Paragliding in front of Aiguilles du Dru and Aiguille Verte

Chamonix is well known as the mountain sports capital of the world. Parapenting, or paragliding, is hugely popular, with the skies filled with colourful sails as pilots soar above the peaks seeking out thermal winds, upward currents of warm air that help them to gain and retain height. Planpraz near Le Brévent, 2000m above sea level, is a popular take-off point for the views of Mont Blanc and Aiguille du Midi, both for solo pilots and for tandem flights with guides and clients.

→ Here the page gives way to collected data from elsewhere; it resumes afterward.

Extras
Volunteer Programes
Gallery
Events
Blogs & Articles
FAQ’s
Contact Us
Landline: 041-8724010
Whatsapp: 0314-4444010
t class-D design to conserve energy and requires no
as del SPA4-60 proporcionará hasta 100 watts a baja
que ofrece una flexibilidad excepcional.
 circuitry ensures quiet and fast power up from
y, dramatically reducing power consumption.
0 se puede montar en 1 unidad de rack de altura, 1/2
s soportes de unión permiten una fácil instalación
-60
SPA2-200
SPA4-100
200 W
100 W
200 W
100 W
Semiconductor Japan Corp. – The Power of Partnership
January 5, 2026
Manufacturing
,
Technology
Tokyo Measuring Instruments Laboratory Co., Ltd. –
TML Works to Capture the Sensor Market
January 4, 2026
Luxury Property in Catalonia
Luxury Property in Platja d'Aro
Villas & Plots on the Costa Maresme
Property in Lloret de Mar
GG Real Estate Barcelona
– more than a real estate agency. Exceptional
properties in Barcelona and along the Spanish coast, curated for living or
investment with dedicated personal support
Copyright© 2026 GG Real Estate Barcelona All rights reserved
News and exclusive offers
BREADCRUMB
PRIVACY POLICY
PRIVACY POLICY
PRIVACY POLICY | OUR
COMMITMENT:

Grands Montets near Argentière I understand is another departure point further north for more experienced pilots, who take off on Pas de Chevre glacier for adventurous flights above Aiguille Chardonnet and Aiguille du Tour plus, as shown in this photograph, the spectacular Aiguille Verte and Les Drus. 

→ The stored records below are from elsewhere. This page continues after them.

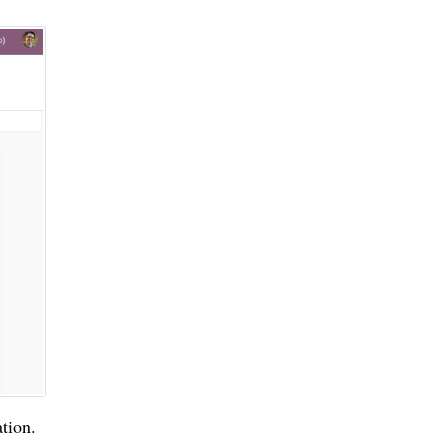
tion.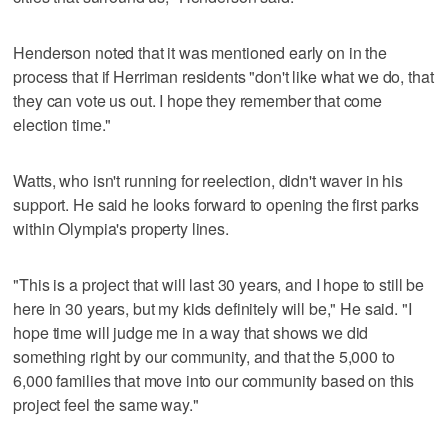
Henderson noted that it was mentioned early on in the
process that if Herriman residents "don't like what we do, that
they can vote us out. I hope they remember that come
election time."
Watts, who isn't running for reelection, didn't waver in his
support. He said he looks forward to opening the first parks
within Olympia's property lines.
"This is a project that will last 30 years, and I hope to still be
here in 30 years, but my kids definitely will be," He said. "I
hope time will judge me in a way that shows we did
something right by our community, and that the 5,000 to
6,000 families that move into our community based on this
project feel the same way."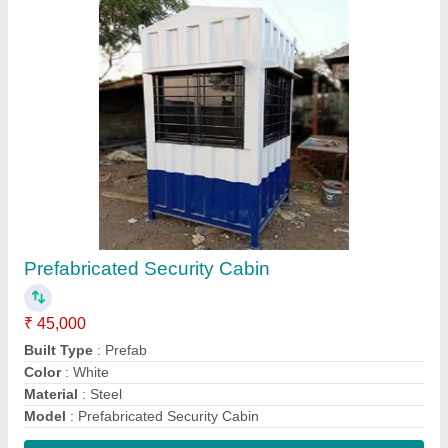
Contact Supplier
Mild Steel Portable Cabin
₹ 1,10,000
Built Type
: Modular
Color
: Blue, White etc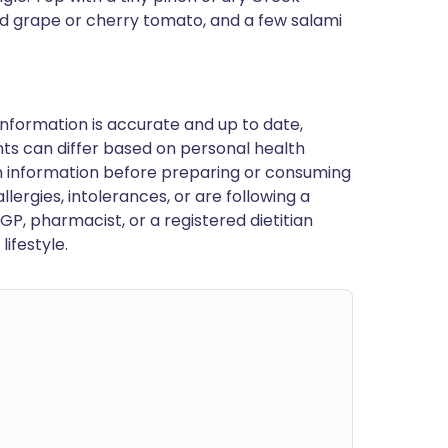
ed grape or cherry tomato, and a few salami
nformation is accurate and up to date,
ts can differ based on personal health
en information before preparing or consuming
llergies, intolerances, or are following a
GP, pharmacist, or a registered dietitian
ifestyle.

I’ve not been paragliding (I kindly have an invite from an Edinburgh-born guide who works in Chamonix) and for this shot my wife and I were trekking on Grand Balcon Sud across the valley, which has a great view of the Drus. A telephoto 70-200mm lens helped me to compress this view of the pilot against the mountains. Petit Dru especially, in the centre, is a mountain full of mountaineering lore, from Gary Hemming’s rescue of two German climbers in 1966, Walter Bonatti’s 6-day solo climb of the SE ‘Bonatti’ Pillar in 1955 (the scar of which you can see after it fully collapsed) and Joe Simpson, who, along with Ian Whittaker, attempted to climb the same route in 1987 but ended up spending many hours dangling from a single piton after the ledge they were bivvying on collapsed off the wall. More recently, Will Sim and the late Corrado ‘Korra’ Pesce put up a new route on the rock scar in 2021, as did Thomas Auvaro, Léo Billon, Jordi Noguere and Sébastien Ratel from the Chamonix High Mountain Military Group, and Alex Honnold soloed most of the American Direct route the same year for Jon Griffiths ‘Soloist VR’ film (the route was first soloed in 1982 by Christophe Profit). Remarkably, Honnold also solo down-climbed the route for good measure. (Sadly, Pesce, who supported the team filming the ascent, died the next again year in an avalanche on Cerro Torre).

Popular today by Will Sim and others is an activity which I believe was first coined by British adventurer Leo Houlding, which he termed Para-alpinism, where mountaineers climb technical peaks (both in the Alps and the Himalayas) and then paraglide off instead of climbing back down.